Surgery is reserved for specific situations, not as a routine primary treatment. For SBP, intervention may be required to stabilize a bone at high risk of fracture or to relieve nerve compression, particularly in the spine. For EMP, surgery may remove the tumor if it is easily accessible and necessary to restore function, such as clearing an obstructed airway.
Systemic therapies, such as chemotherapy or novel agents, are generally not used as first-line treatment for localized plasmacytoma. These treatments are reserved for cases where the tumor is very large, the disease shows signs of progression, or if high-risk features exist. Combining radiation with systemic agents may improve the time before the disease progresses to Multiple Myeloma.
The Connection to Multiple Myeloma
Plasmacytoma is a localized form of plasma cell cancer existing on a spectrum with Multiple Myeloma (MM), a systemic plasma cell malignancy. The primary concern after successful local treatment is the risk of progression to widespread MM over time. This occurs because the malignant plasma cell clone, though initially localized, may eventually spread throughout the bone marrow.
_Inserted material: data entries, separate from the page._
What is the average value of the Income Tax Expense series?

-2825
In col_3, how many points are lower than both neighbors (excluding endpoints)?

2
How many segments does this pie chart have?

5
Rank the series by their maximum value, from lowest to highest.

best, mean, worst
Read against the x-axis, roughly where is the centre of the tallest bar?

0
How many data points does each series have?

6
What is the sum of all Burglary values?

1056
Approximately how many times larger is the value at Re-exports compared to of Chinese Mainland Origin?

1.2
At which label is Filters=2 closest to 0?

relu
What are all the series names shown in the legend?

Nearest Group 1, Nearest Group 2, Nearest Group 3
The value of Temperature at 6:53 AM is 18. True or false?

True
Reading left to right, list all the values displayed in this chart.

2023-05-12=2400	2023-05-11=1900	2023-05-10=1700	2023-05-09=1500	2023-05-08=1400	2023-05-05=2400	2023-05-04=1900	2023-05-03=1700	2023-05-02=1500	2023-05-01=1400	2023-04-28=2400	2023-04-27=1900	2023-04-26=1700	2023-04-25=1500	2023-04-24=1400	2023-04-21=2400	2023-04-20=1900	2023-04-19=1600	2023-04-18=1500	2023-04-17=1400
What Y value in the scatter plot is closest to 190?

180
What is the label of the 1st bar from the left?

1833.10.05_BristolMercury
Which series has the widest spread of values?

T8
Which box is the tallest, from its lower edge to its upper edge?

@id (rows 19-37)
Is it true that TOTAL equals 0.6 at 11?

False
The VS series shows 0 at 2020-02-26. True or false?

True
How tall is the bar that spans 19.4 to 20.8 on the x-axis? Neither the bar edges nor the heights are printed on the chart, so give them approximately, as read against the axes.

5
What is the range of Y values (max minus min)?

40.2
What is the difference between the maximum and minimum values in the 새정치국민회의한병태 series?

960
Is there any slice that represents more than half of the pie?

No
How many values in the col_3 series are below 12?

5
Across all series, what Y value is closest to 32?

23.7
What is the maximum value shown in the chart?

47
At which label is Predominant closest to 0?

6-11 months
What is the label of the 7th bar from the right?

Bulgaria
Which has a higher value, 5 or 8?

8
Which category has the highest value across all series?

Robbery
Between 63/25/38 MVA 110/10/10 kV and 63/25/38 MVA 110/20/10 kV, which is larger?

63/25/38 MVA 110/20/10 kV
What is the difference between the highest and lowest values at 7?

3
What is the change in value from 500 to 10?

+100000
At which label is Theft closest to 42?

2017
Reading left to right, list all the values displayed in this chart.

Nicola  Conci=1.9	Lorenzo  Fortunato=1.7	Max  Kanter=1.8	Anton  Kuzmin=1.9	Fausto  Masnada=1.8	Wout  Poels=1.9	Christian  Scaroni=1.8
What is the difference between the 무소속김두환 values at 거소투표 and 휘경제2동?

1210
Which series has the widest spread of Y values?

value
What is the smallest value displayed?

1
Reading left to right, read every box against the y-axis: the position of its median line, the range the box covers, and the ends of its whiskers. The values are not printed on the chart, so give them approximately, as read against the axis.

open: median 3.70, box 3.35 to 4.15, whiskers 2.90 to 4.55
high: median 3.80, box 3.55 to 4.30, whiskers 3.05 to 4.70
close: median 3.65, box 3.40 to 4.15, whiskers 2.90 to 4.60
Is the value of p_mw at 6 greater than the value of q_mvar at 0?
The risk of progression is significantly higher for SBP than for EMP. Up to 65% to 84% of SBP patients may progress to MM within 10 years, requiring long-term vigilance. Extramedullary plasmacytoma carries a lower risk, with 25% to 35% of EMP cases developing into MM over the same period.
Given this substantial risk, patients require regular and lifelong follow-up monitoring after treatment. Surveillance typically involves periodic blood and urine tests to monitor M-protein levels. It also includes an annual imaging scan to detect any new bone or soft tissue lesions. The goal is to identify signs of transformation to MM at the earliest possible stage.